Having two machines made sense for me, along with two phones, but as a
compromise two logins would work. The appeal of two hosts is that you do have
the chance to write one off, or have it be provided/maintained by your
employer.

I always used a KVM so I could only physically control one host at a time, but
I guess you get the same clean separation if you used different logins.

------
caw
I just started working from home in January.

My suggestions:

* A dedicated space is a nice to have. It helps separate the work/not-work relationship

* I have two computers for 3 reasons. First is work/not-work balance. Second is related but there's a clause in my employment contract that's basically "work done on company's computer is owned by work". Lastly, the company paid for the computer.
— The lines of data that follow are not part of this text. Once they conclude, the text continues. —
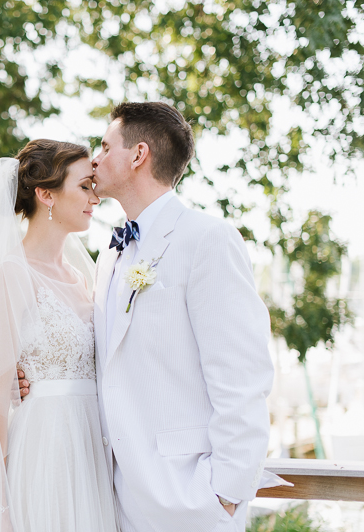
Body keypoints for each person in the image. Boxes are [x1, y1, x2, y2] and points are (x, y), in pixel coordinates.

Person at [18, 102, 288, 532]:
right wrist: (23, 375)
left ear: (138, 155)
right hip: (114, 497)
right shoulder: (109, 255)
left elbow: (243, 377)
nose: (96, 159)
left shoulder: (207, 239)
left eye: (106, 146)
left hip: (191, 501)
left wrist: (224, 495)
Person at [0, 140, 118, 532]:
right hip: (44, 450)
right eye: (84, 186)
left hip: (91, 452)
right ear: (45, 194)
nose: (95, 198)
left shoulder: (82, 277)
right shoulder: (12, 273)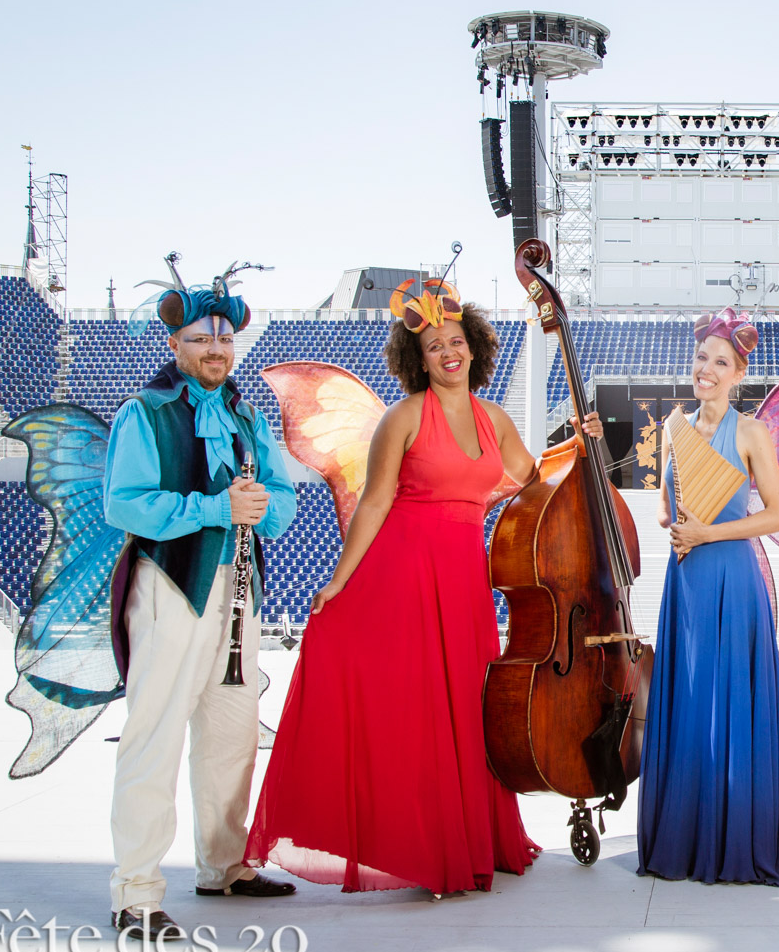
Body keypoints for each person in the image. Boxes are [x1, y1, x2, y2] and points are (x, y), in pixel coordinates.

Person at [244, 279, 601, 897]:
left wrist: (580, 438)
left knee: (465, 708)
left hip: (464, 574)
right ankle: (425, 848)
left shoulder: (494, 418)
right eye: (434, 346)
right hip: (402, 570)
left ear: (476, 347)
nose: (448, 353)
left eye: (456, 341)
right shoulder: (403, 417)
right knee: (415, 709)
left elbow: (529, 476)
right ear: (419, 358)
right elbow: (375, 502)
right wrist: (338, 581)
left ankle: (468, 840)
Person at [102, 275, 300, 942]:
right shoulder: (145, 412)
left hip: (238, 590)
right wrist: (214, 508)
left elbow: (282, 497)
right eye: (202, 338)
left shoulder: (247, 416)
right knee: (155, 733)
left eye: (224, 336)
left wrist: (261, 505)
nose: (217, 347)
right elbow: (123, 503)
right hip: (170, 587)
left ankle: (224, 865)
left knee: (230, 733)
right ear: (176, 344)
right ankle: (135, 891)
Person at [639, 308, 779, 884]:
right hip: (685, 580)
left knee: (728, 703)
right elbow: (664, 508)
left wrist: (708, 529)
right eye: (702, 358)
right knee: (688, 701)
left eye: (721, 362)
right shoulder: (673, 429)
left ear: (738, 373)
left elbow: (778, 516)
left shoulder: (752, 431)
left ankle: (734, 840)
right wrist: (677, 519)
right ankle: (684, 840)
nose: (706, 370)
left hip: (732, 580)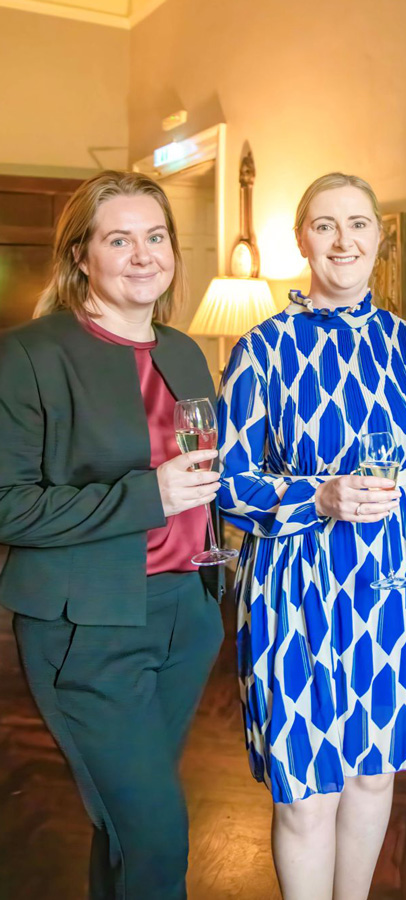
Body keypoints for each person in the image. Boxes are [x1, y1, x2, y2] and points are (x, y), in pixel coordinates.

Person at [217, 172, 406, 899]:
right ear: (302, 239)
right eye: (324, 225)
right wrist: (314, 496)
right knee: (304, 789)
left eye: (358, 224)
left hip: (395, 580)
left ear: (379, 237)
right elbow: (226, 483)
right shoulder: (262, 348)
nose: (342, 241)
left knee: (375, 771)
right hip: (295, 586)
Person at [0, 171, 225, 899]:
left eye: (155, 236)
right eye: (119, 239)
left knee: (128, 827)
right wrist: (147, 496)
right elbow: (7, 507)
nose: (143, 255)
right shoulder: (29, 355)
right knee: (157, 834)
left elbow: (206, 472)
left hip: (187, 616)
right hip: (87, 626)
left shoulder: (184, 351)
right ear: (81, 255)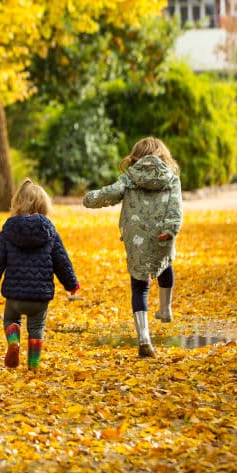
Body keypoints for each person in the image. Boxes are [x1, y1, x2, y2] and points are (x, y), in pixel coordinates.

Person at [83, 136, 183, 358]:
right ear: (163, 156)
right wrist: (171, 229)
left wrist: (91, 199)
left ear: (135, 156)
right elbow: (176, 207)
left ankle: (144, 338)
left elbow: (110, 193)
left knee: (139, 285)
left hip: (136, 237)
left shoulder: (130, 177)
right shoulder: (171, 178)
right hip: (162, 234)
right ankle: (165, 308)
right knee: (166, 266)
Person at [0, 179, 80, 369]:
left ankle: (13, 341)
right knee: (36, 329)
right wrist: (71, 284)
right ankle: (33, 365)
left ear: (16, 203)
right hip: (40, 296)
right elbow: (62, 260)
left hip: (15, 295)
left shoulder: (8, 230)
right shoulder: (50, 231)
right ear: (44, 205)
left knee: (10, 319)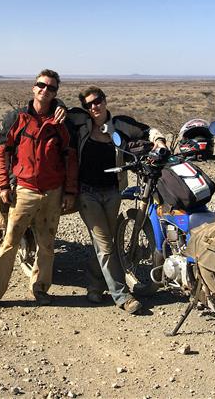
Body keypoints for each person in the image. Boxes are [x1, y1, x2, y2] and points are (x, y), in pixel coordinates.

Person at [0, 69, 78, 311]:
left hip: (53, 192)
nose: (45, 90)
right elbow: (2, 152)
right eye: (41, 85)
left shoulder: (61, 121)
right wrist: (3, 184)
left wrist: (70, 191)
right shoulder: (17, 117)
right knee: (10, 241)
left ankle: (41, 289)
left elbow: (71, 158)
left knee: (47, 245)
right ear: (33, 88)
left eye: (52, 88)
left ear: (56, 92)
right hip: (24, 190)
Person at [66, 86, 167, 314]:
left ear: (105, 100)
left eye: (98, 100)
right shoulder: (81, 124)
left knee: (108, 241)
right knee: (105, 243)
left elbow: (147, 130)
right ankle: (122, 296)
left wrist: (159, 141)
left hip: (113, 192)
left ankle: (95, 286)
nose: (95, 106)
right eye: (89, 104)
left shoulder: (120, 125)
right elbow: (58, 115)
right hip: (87, 193)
* I have a Herman Miller Embody chair though I've also used a Steelcase Leap (v1, v2) in my last job. Regardless of what anyone tells you, go sit in the chairs at a store. I found the Aeron to be uncomfortable for myself, even though everyone seems to love them.
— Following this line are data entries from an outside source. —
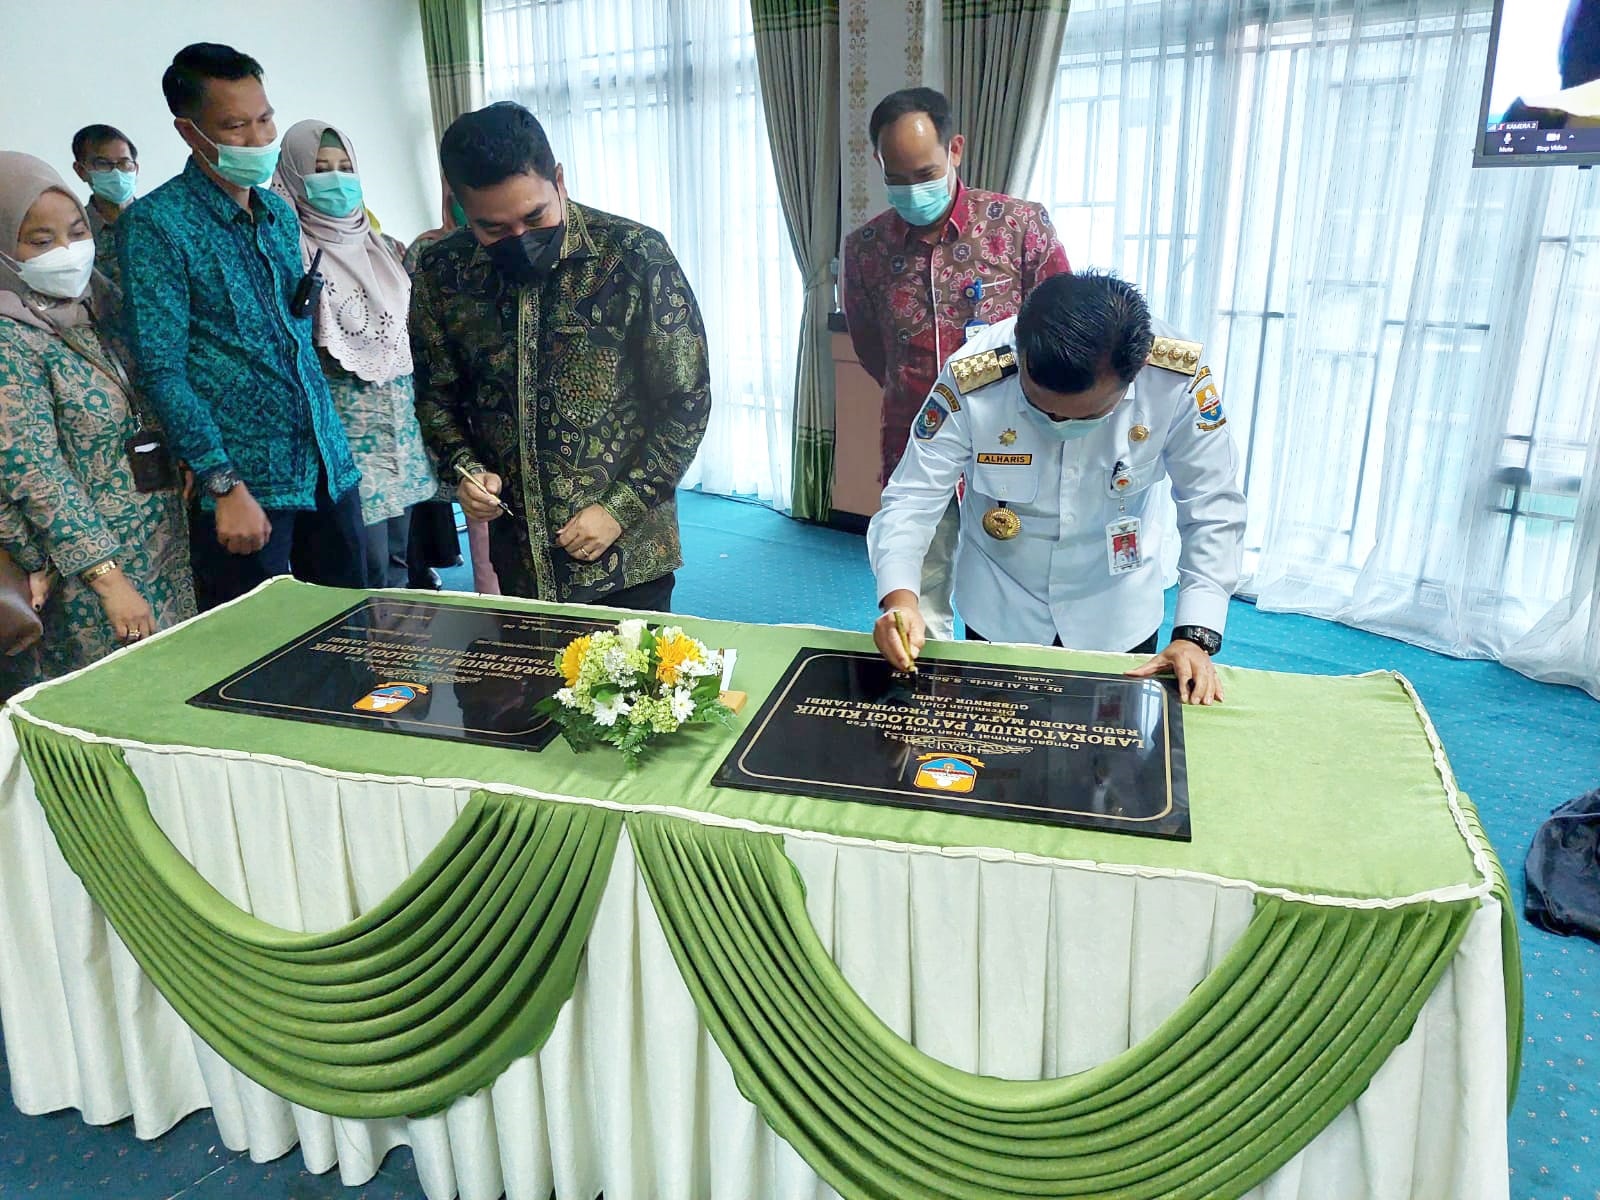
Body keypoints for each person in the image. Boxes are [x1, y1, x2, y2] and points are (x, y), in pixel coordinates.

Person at [867, 272, 1246, 706]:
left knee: (1112, 761)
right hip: (1002, 603)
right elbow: (913, 497)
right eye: (1040, 408)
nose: (1058, 425)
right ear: (1021, 351)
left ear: (1134, 373)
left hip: (1116, 607)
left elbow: (1212, 506)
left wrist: (1195, 634)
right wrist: (899, 600)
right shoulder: (975, 375)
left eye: (1083, 417)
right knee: (996, 754)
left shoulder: (1175, 381)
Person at [411, 102, 711, 611]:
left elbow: (686, 402)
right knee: (533, 686)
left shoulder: (632, 257)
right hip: (518, 553)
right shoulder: (445, 271)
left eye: (535, 216)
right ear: (462, 209)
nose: (520, 240)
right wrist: (465, 470)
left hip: (628, 554)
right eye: (494, 229)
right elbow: (435, 394)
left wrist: (620, 508)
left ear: (560, 180)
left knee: (633, 687)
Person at [118, 43, 365, 610]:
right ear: (190, 132)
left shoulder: (278, 212)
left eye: (265, 119)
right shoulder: (157, 227)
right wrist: (221, 481)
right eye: (235, 126)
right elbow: (162, 368)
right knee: (264, 662)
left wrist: (338, 459)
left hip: (328, 470)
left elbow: (296, 336)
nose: (258, 139)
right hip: (247, 490)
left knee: (353, 635)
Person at [842, 87, 1070, 640]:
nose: (912, 188)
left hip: (1015, 440)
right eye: (897, 177)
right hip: (916, 439)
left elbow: (1062, 328)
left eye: (924, 171)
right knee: (919, 594)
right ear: (878, 164)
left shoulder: (1019, 226)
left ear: (955, 150)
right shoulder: (865, 249)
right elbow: (874, 349)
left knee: (1015, 596)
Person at [0, 152, 194, 686]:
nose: (66, 251)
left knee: (181, 690)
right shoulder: (10, 338)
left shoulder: (99, 308)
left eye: (76, 231)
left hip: (159, 541)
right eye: (40, 241)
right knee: (121, 704)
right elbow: (33, 470)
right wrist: (107, 579)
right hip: (90, 572)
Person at [272, 120, 438, 589]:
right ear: (294, 175)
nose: (337, 180)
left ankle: (407, 659)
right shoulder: (287, 255)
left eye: (345, 167)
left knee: (403, 564)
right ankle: (373, 660)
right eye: (321, 169)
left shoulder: (387, 250)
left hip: (400, 441)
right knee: (362, 570)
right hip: (342, 450)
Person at [69, 124, 139, 292]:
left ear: (135, 169)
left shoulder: (160, 221)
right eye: (103, 164)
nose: (116, 172)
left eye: (124, 163)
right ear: (81, 171)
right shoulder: (74, 234)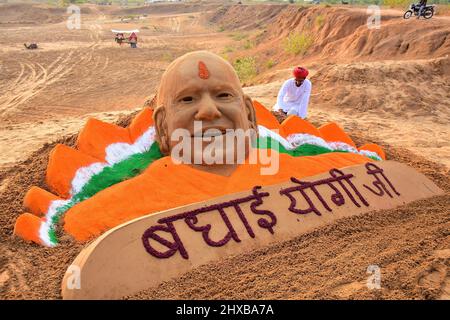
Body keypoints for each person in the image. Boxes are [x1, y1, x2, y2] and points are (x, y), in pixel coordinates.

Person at [14, 51, 384, 245]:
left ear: (251, 117)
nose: (209, 111)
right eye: (188, 99)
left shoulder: (307, 169)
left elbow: (366, 171)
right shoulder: (106, 211)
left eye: (224, 96)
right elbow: (75, 230)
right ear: (162, 127)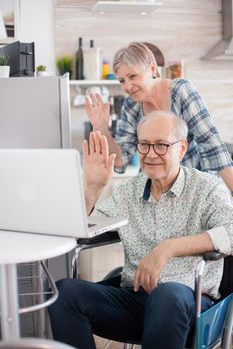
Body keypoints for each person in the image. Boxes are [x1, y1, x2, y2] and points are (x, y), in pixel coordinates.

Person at [48, 111, 233, 349]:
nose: (151, 154)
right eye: (144, 145)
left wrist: (167, 249)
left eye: (161, 145)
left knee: (167, 295)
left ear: (183, 148)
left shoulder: (207, 188)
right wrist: (91, 188)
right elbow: (80, 230)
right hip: (135, 301)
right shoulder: (127, 192)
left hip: (192, 306)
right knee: (64, 293)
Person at [84, 42, 233, 193]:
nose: (127, 86)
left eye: (133, 76)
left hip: (194, 190)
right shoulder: (131, 105)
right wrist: (101, 126)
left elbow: (213, 146)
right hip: (156, 191)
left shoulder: (181, 91)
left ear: (152, 69)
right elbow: (120, 161)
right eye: (122, 80)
* On setting up the office, make sure it's ergonomic. Get a monitor riser, laptop riser, footrest, or whatever else you need to avoid destroying your body while sitting all day.
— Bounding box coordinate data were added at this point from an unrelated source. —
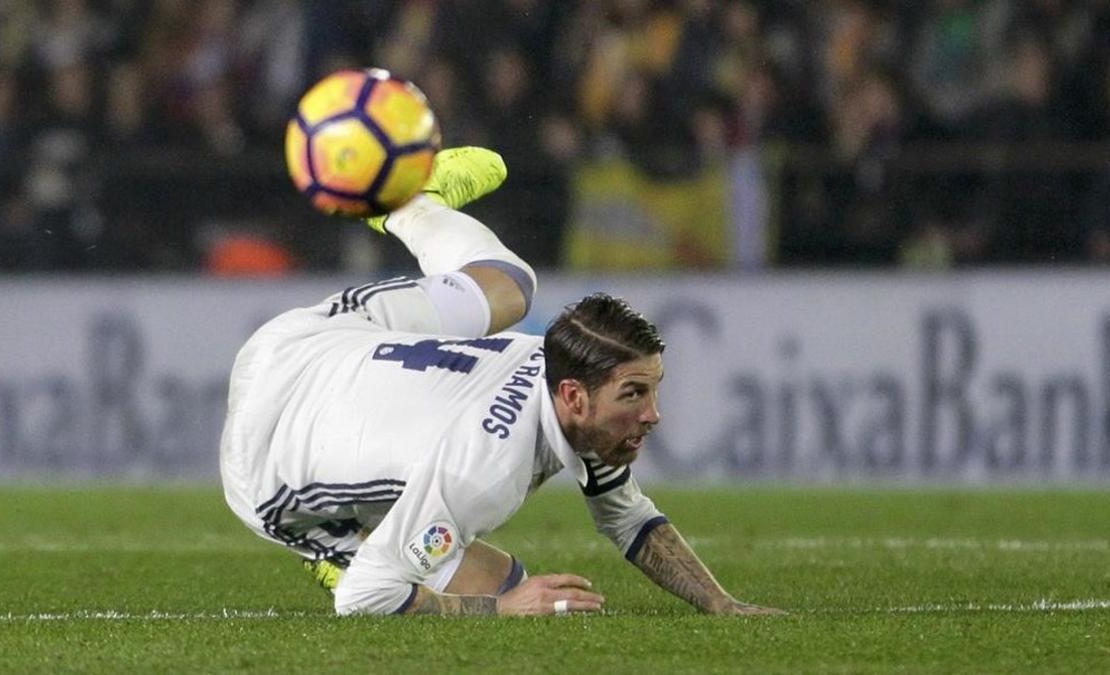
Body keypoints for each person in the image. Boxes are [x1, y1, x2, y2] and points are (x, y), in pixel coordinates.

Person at [219, 146, 781, 617]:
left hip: (308, 338)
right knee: (502, 592)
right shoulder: (483, 470)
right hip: (261, 462)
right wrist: (501, 610)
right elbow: (366, 598)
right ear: (574, 398)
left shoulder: (565, 370)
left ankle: (410, 203)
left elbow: (628, 517)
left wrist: (721, 604)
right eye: (635, 394)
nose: (653, 414)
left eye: (652, 391)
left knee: (510, 287)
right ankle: (342, 543)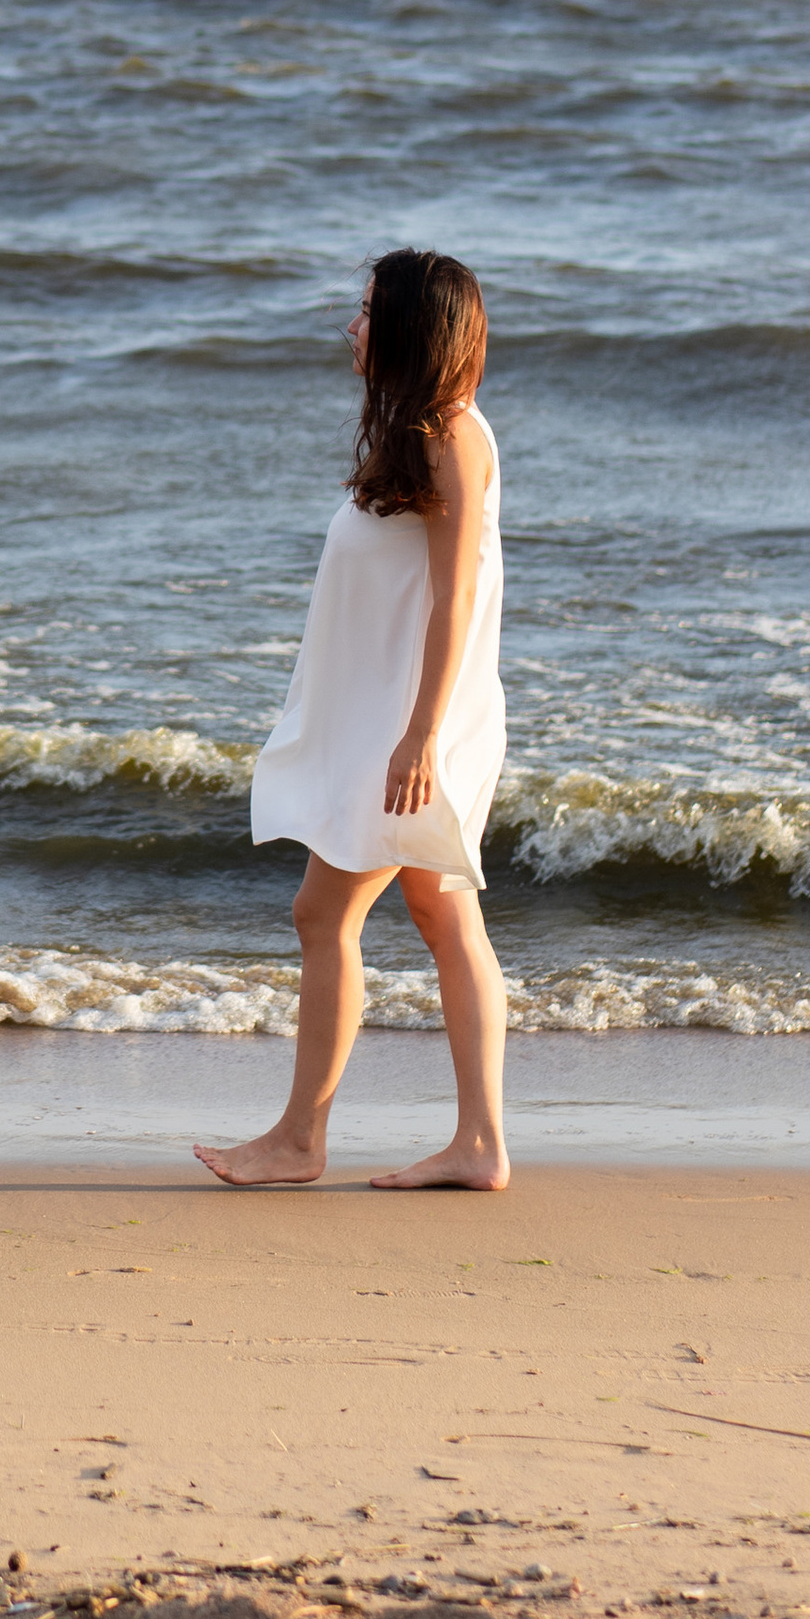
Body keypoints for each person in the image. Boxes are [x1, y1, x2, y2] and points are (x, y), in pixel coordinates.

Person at [196, 247, 510, 1193]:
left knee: (323, 910)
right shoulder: (420, 433)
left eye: (370, 310)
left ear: (415, 329)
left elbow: (455, 600)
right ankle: (480, 1145)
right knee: (439, 911)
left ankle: (301, 1140)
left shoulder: (452, 437)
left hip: (416, 721)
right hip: (398, 715)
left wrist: (418, 733)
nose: (352, 324)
* Make sure you take breaks. My last workplace used "Wellnomics" on Windows for break alerts, but it gets moderately annoying at times.

* I've been meaning to get a whiteboard for myself, just to get some doodling space. A notebook or similar would probably also be fine if you work with images or anything spacial.

------
centdev
I've been working from my home office for the better of 12 years. Not until
recently did I opt to get an actual office space elsewhere. The main problem I
had was that office and home hours were blurring to much together. While I was
up and working by 7:30am, my days didn't end at 5pm. And when they did, I
found myself working late at night. It really began to affect my sleep and my
personal life. As others mentioned, define your time at work and at home as
strictly as possible. The most important thing I found was spending a
considerable amount of money for the best chair you can afford. With little
distractions around you, you'll find yourself sitting for longer stretches of
time.

------
ScottWhigham
It helps me to maintain a fairly inflexible work schedule along with a
dedicated space free of outside distractions (ability to close door is a
must). Since you don't mention having kids/spouse living with you, this will
be easier. I've worked from home for the better part of almost 15 years now,
both with and without kids, and I will say that kids change everything! I'm
glad I learned how to work independently without kids because trying to do it
with young ones around is a challenge.

I like the idea of just replicating "my desk" from my job at home and just
"pretending" I'm actually at work.

------
jaachan
I actually have two boots on the same PC, one OS is for work, one OS for
personal stuff. That way, all the things I install for work don't interfere
after work hours (and visa versa). E-mails are loaded then separately too, so
I don't get distracted. That way, I have a complete separation. I'm not sure
virtual desktops would be enough for me.

------
blakesterz
Here's a thread on tools from a few weeks ago:
[https://news.ycombinator.com/item?id=6906979](https://news.ycombinator.com/item?id=6906979)

------
elwell
Have a backup internet connection in mind (maybe walking to coffee shop) if
possible. You'll probably be considered responsible when it goes down which
will probably happen.

------
mattwritescode
Define you working hours and find a place where you work from.